Tuesday, October 24, 2017

Country Singer Shares Radio Tour Harassment Allegations

Country Singer Katie Armiger tells Fox News that the glitz and glamour of the entertainment industry comes with a hefty price.

Years before pop superstar Taylor Swift was groped by a radio DJ from Denver, Colo., Armiger says she was fending off a different handsy DJ while she was underage.

"I was at a radio station in Texas and was taking a promo photo with one of the on-air DJs after doing my performances and he grabbed my butt during the photo," Armiger told us. "And at the same time he was whispering in my ear, 'When are you going to be legal?'"

Armiger told us she "was shocked" and "terrified" but had no one to lean on for support.

"I brought up my fears and I was told that's how it was and if I wanted to be in music, I'd have to get over it," she said.

Armiger decided to keep her mouth shut after that, but things came to a head in June 2016 when the singer was sued by her record label, Cold River, and filed a counterclaim alleging the label told her to "sex it up" in order to become successful.

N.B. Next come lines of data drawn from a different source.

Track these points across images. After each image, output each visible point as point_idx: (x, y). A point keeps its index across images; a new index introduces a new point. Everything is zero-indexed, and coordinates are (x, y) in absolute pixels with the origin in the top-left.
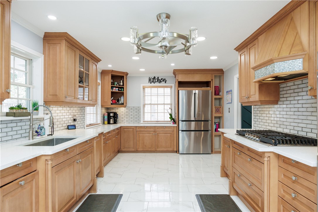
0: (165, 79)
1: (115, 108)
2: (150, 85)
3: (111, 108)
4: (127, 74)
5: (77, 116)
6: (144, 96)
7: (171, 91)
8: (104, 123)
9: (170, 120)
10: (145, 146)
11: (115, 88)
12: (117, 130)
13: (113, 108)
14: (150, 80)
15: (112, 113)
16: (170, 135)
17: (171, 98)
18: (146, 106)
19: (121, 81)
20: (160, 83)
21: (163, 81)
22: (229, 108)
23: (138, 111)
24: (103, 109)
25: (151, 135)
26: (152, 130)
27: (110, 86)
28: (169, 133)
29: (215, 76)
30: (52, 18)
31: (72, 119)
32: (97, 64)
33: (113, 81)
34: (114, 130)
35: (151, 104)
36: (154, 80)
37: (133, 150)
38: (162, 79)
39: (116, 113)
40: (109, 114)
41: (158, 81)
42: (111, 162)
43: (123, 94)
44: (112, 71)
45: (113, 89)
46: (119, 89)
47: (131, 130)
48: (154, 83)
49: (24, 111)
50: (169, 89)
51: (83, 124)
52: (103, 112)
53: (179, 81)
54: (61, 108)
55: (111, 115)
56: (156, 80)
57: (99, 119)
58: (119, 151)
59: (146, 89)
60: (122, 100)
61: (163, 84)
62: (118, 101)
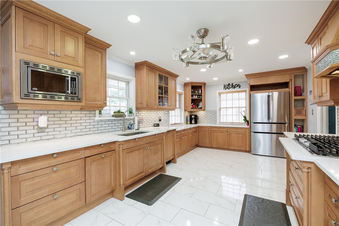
0: (239, 84)
1: (196, 111)
2: (225, 91)
3: (193, 111)
4: (205, 84)
5: (162, 117)
6: (220, 101)
7: (246, 95)
8: (187, 123)
9: (244, 122)
10: (219, 143)
11: (195, 96)
12: (194, 129)
13: (195, 112)
14: (225, 87)
15: (193, 115)
16: (242, 135)
17: (246, 101)
18: (222, 109)
19: (200, 90)
20: (234, 88)
21: (237, 86)
22: (313, 110)
23: (214, 114)
24: (186, 112)
25: (224, 134)
26: (225, 130)
27: (191, 94)
28: (241, 134)
29: (294, 75)
30: (133, 53)
31: (158, 119)
32: (175, 79)
33: (194, 90)
34: (190, 129)
35: (226, 108)
36: (228, 86)
37: (208, 146)
38: (236, 85)
39: (197, 115)
40: (191, 116)
41: (232, 87)
42: (188, 153)
43: (201, 100)
44: (192, 83)
45: (193, 97)
46: (198, 97)
47: (207, 129)
48: (229, 89)
49: (122, 114)
50: (244, 94)
51: (168, 123)
52: (186, 115)
53: (250, 85)
54: (149, 112)
55: (193, 117)
56: (231, 86)
57: (182, 120)
58: (197, 146)
59: (221, 95)
60: (201, 105)
61: (237, 89)
62: (198, 106)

According to the lawsuit, Armiger said she was asked to "purchase 'hot, game-changing' clothes," "hug, kiss and flirt" with radio programmers. Armiger said she was told she needed to make the programmers "wish you would take them home with you."

Cold River Record head Pete O'Heeron told Fox News at the time the suit was "baseless" and "an attempt to try and smear good people."

Armiger said she can't comment on her battle with Cold River after a settlement was made, but said she now wants to share her stories of sexual harassment after hearing the bombshell sexual abuse allegations against disgraced movie mogul Harvey Weinstein that have rocked Hollywood.

"There's something really horrible going on behind the scenes," she told us, saying the country music community has its fair share of Weinstein-like behavior.

The now-26-year-old detailed several other stories of sexual harassment that she's encountered. Armiger recalled taking a radio programmer and his team to lunch when the program director asked everyone to share their "top five list of women they would want to sleep with."

After sharing his first choice, Armiger said a radio programmer turned to her, "looking me in the eyes, he said, 'But you would absolutely be my No. 2.'"

When Armiger filed her lawsuit against Cold River, she said many people in the country music world would not work with her anymore.